Excerpt —
-- BEGIN --

Feedback, anyone?

One of the most popular published classifiers is Language detection which classified more than 800000 texts last week. However, this is just the top of the iceberg as most classifiers are unpublished (about 500 classifiers). All classifiers are of course not active however a good number are, which brings me to my question. How does it work? I’m not getting much feedback or support – I am not sure if this is good or bad.

If you read this and are using uClassify for a project feel more than free to contact me with any positive or negative feedback on any aspect (classifier performance, documentation, response times or any unclarity). You may leave a comment or e-mail me at this address: contact at uclassify dot com. <– Are spambots able to read this now days?

Over and out!

uClassify in the press

We’ve had hundred of thousands of mentions throughout the blogosphere and I’m really thankful for this!!! I’ll try to update this post as we go along. Please comment if you can help me with this list!

Here are some I remember/managed to find:


cnbc

CNBC blogs about Mattias Östmars genial invention Typealyzer, 2008-03-25.


Business Week

Business Week writes about Typealyzer, 2009-03-22.


Din Side

Norweigan newspaper test author recognition with uClassify, 2009-03-04.


Technology Review

Article about uClassify (only in paper version), 2009-01-01. Germans really seem to be interested in this kind of stuff!


ReadWriteWeb

Article about uClassify, 2008-12-07.


Kevin Kelly

Kevin Kelly mentions Typealyzer, 2008-12-05.


Doc Searls

Doc Searls mentions Typealyzer, 2008-11-30.

German Daily Taz
Another Genderanalyzer interview, 2008-11-12.


SuedDeutsche

Germanys biggest daily newspaper with a circulation of 450 000 copies. Genderanalyzer interview, 2008-11-10.


BoingBoing

Genderanalyzer is featured 2008-11-03.

Trve or Emo?

-- END --

What is asked — Set down word for word the part of the uClassify post above, starting with "We’ve had hundred" and going on through "about Typealyzer, 2009-03-22.".

Stored data entries:

-- BEGIN --

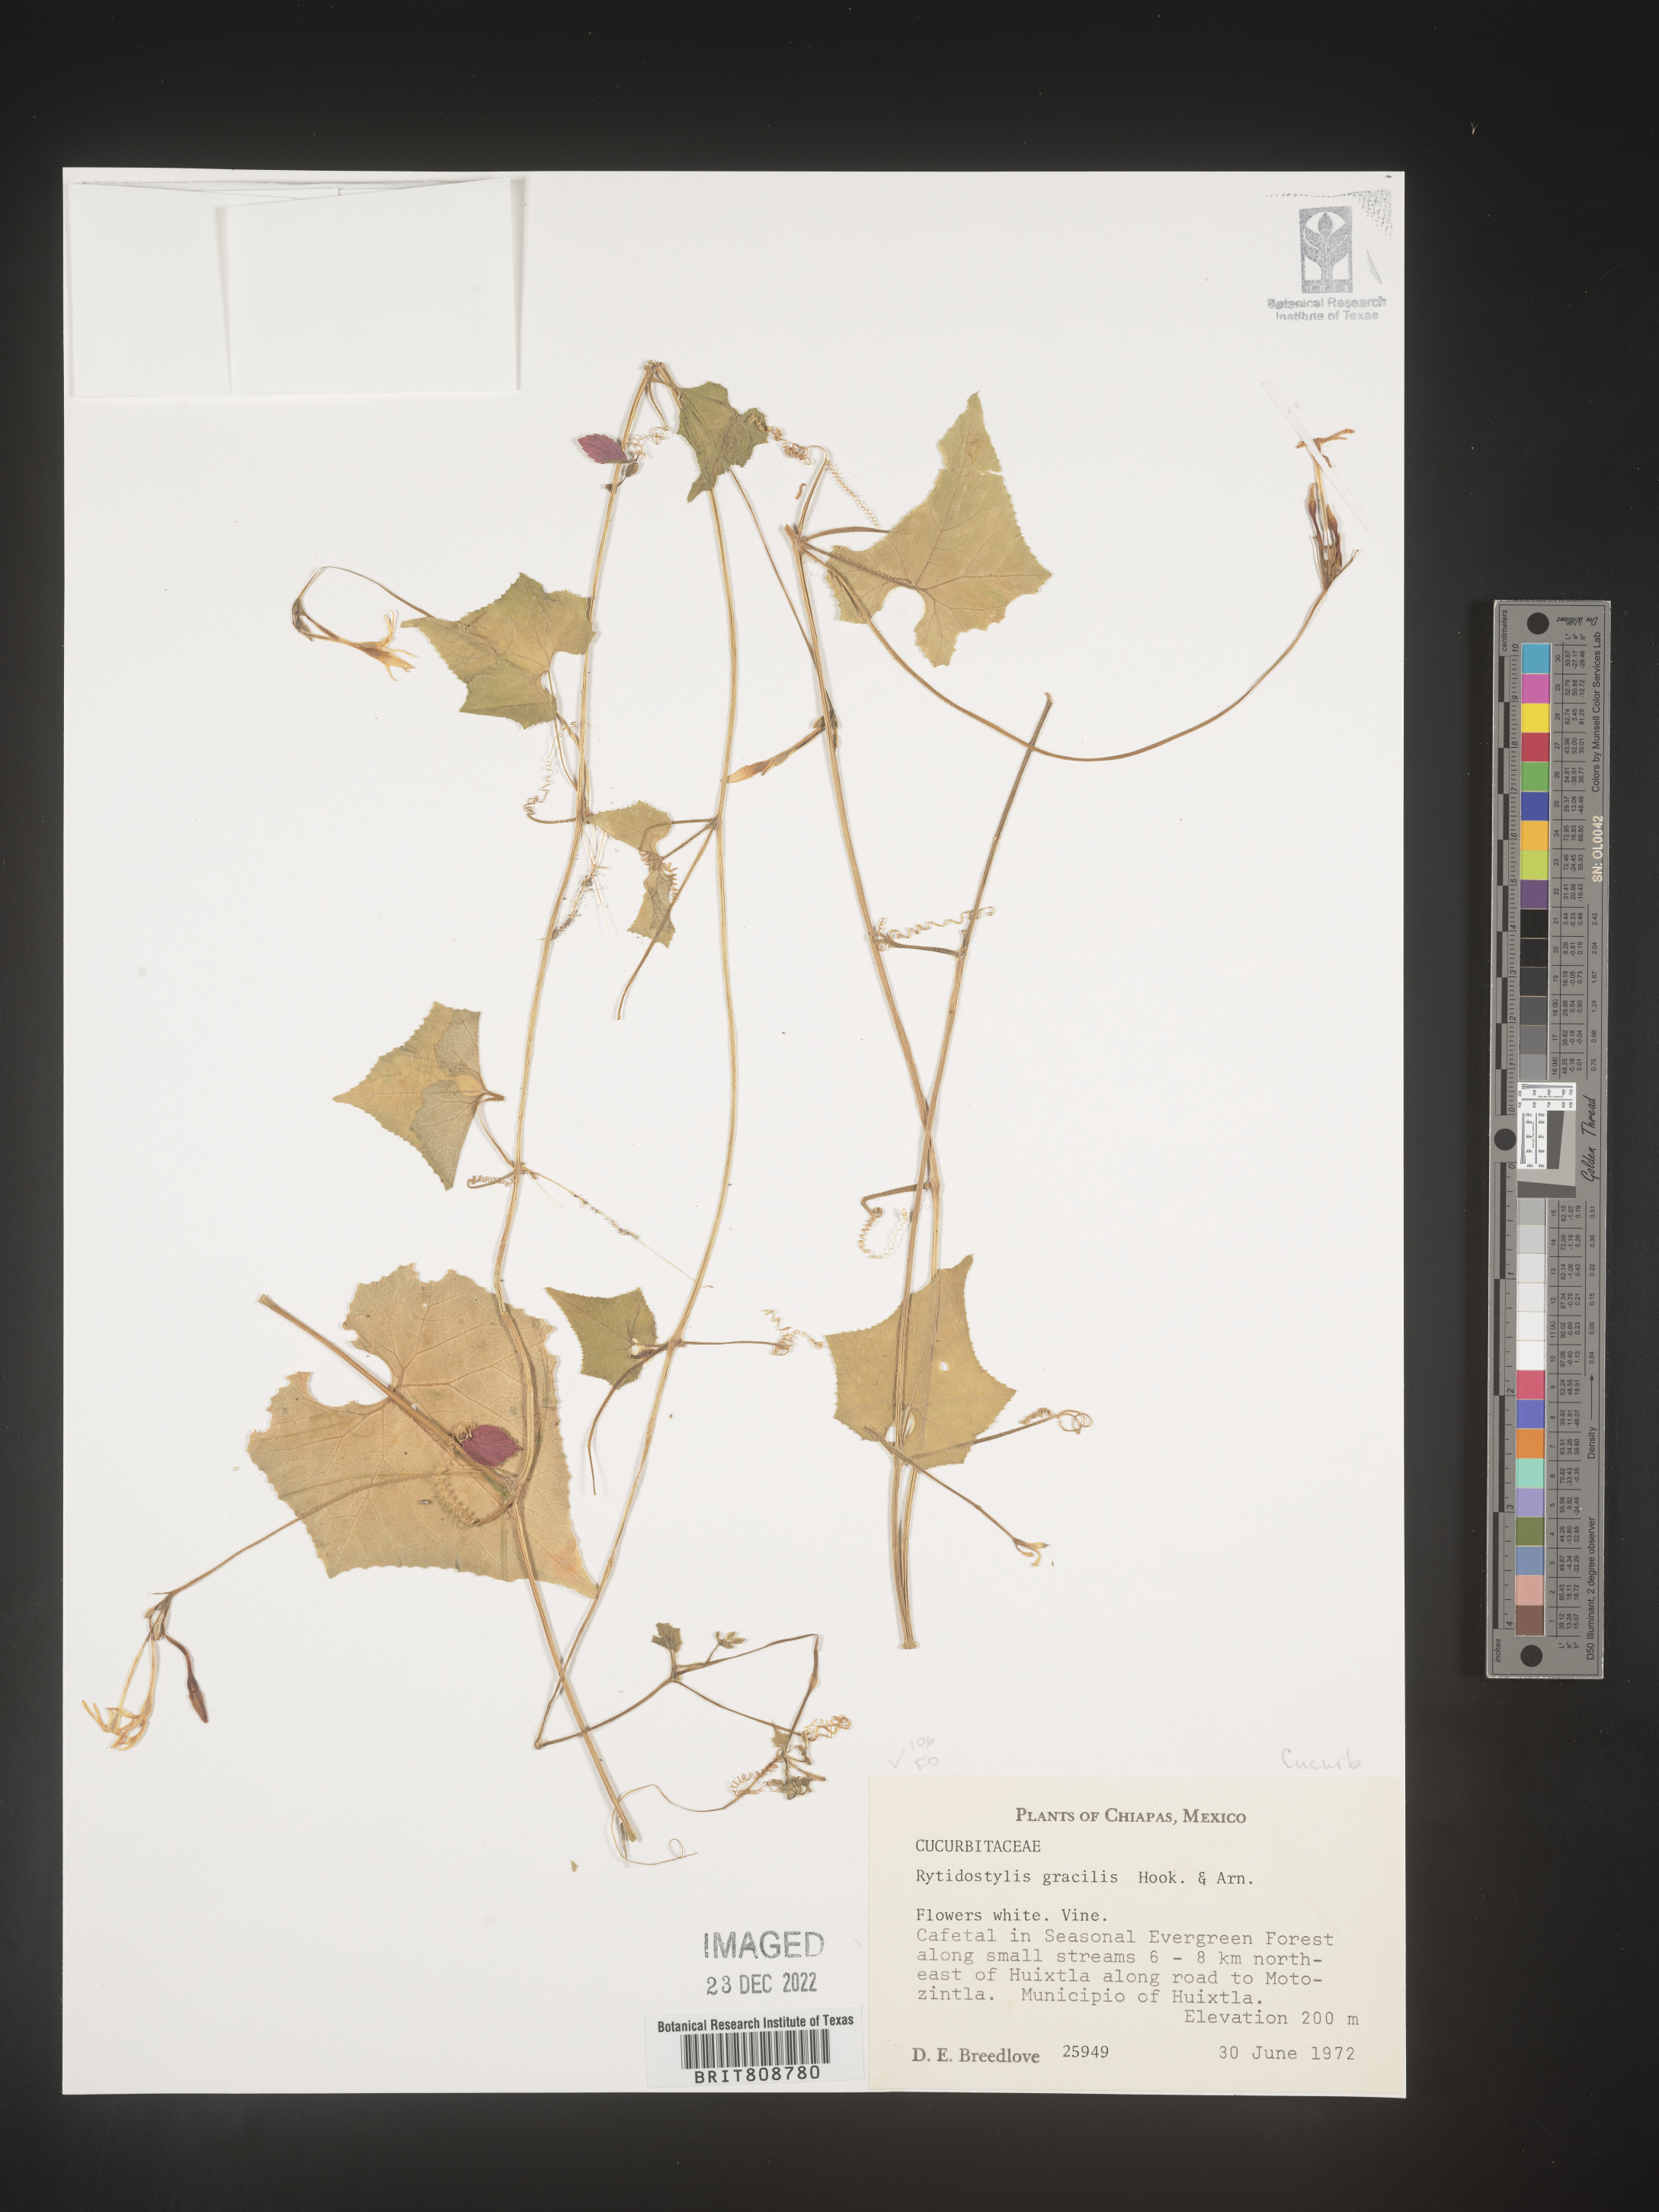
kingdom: Plantae
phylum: Tracheophyta
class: Magnoliopsida
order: Cucurbitales
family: Cucurbitaceae
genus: Cyclanthera
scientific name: Cyclanthera
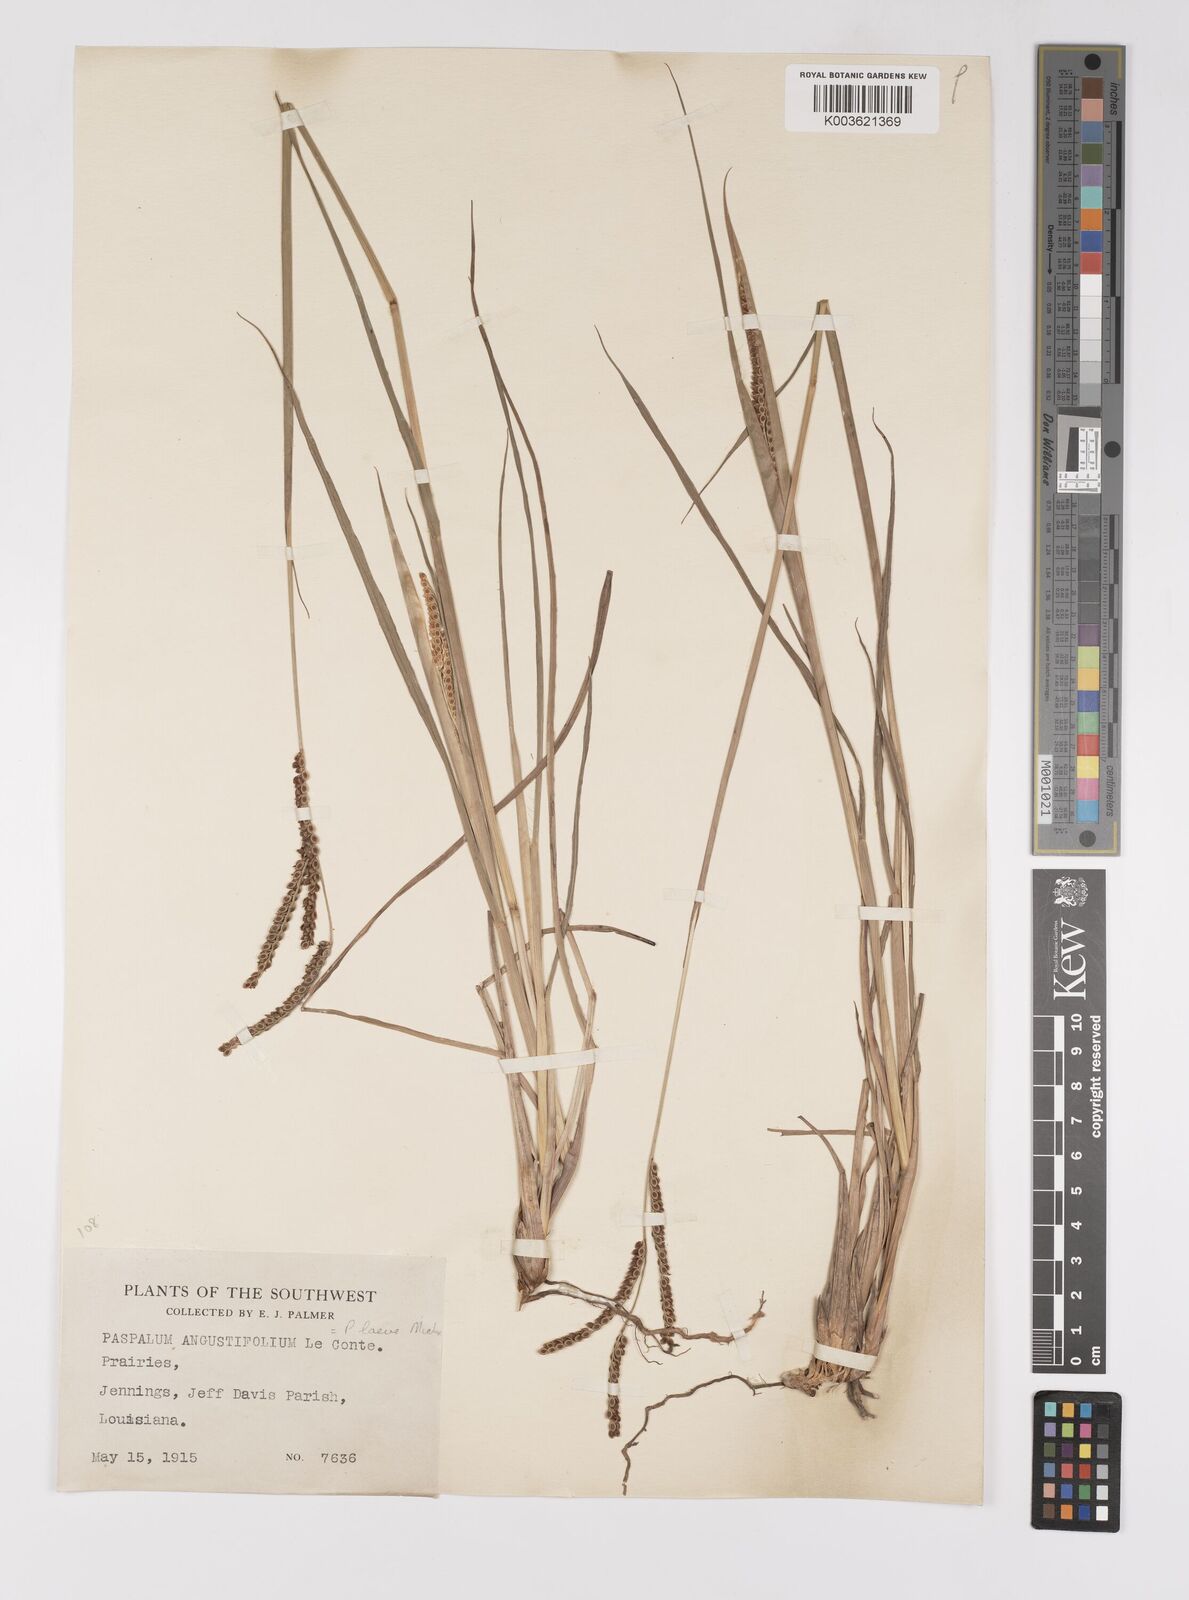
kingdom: Plantae
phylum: Tracheophyta
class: Liliopsida
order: Poales
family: Poaceae
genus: Paspalum
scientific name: Paspalum plicatulum
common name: Top paspalum
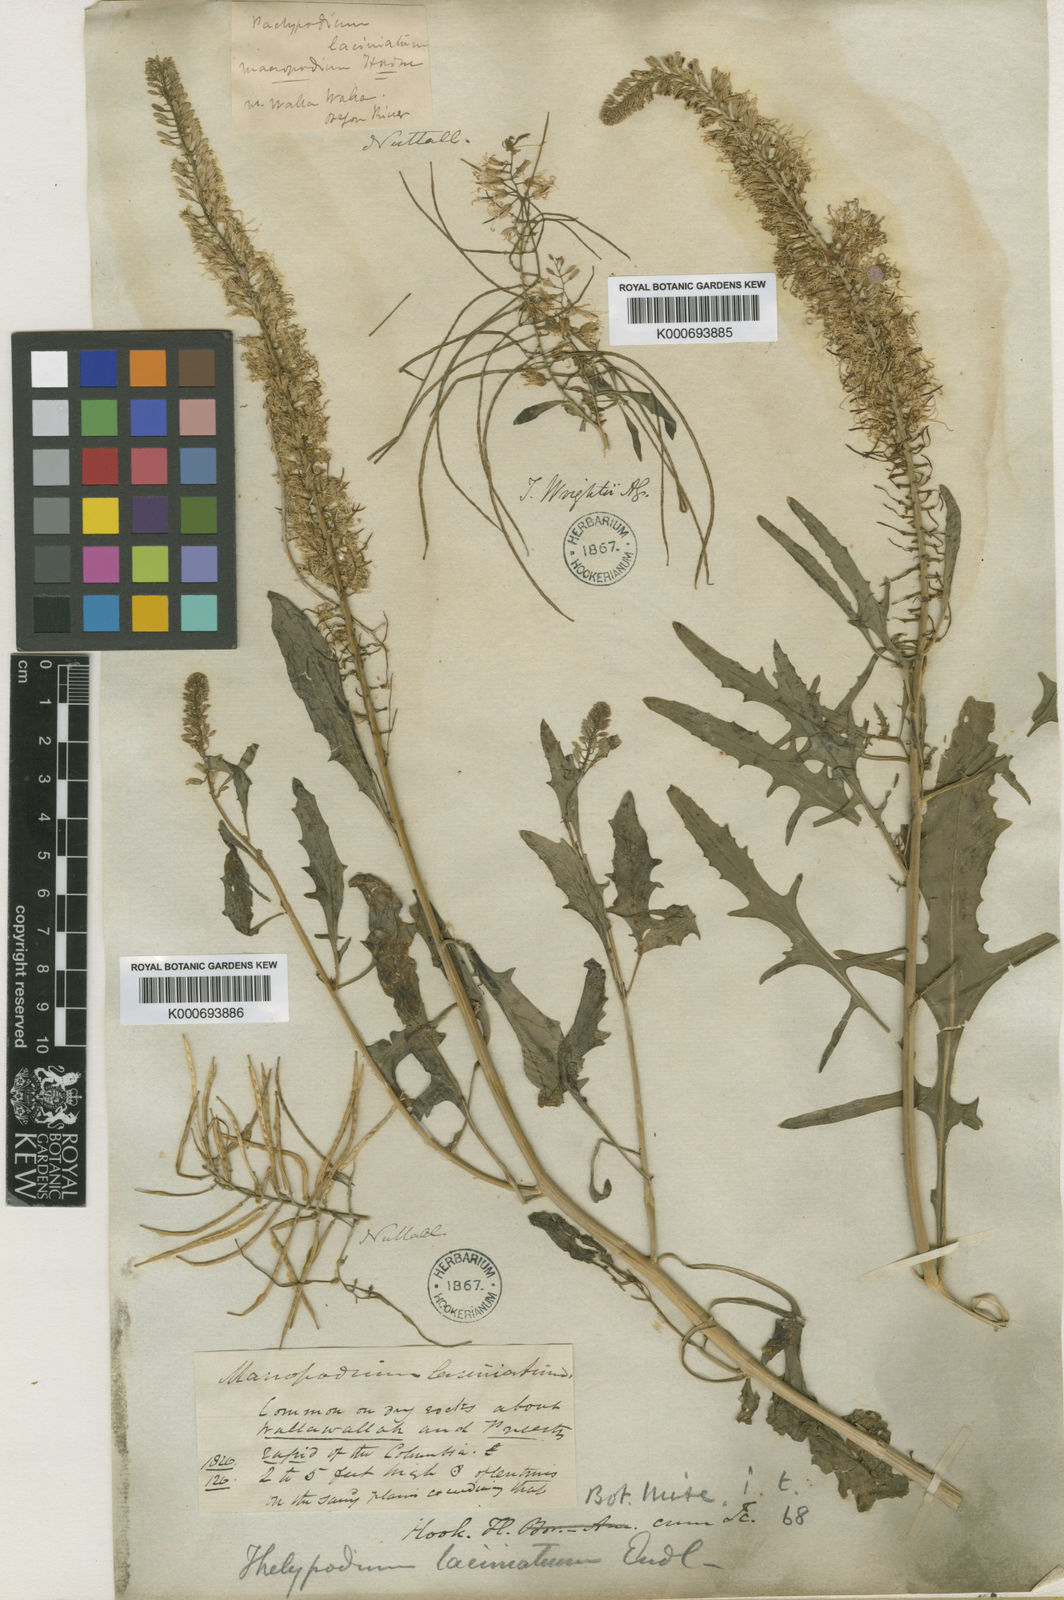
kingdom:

-- END --

Complete output —
We’ve had hundred of thousands of mentions throughout the blogosphere and I’m really thankful for this!!! I’ll try to update this post as we go along. Please comment if you can help me with this list!

Here are some I remember/managed to find:


cnbc

CNBC blogs about Mattias Östmars genial invention Typealyzer, 2008-03-25.


Business Week

Business Week writes about Typealyzer, 2009-03-22.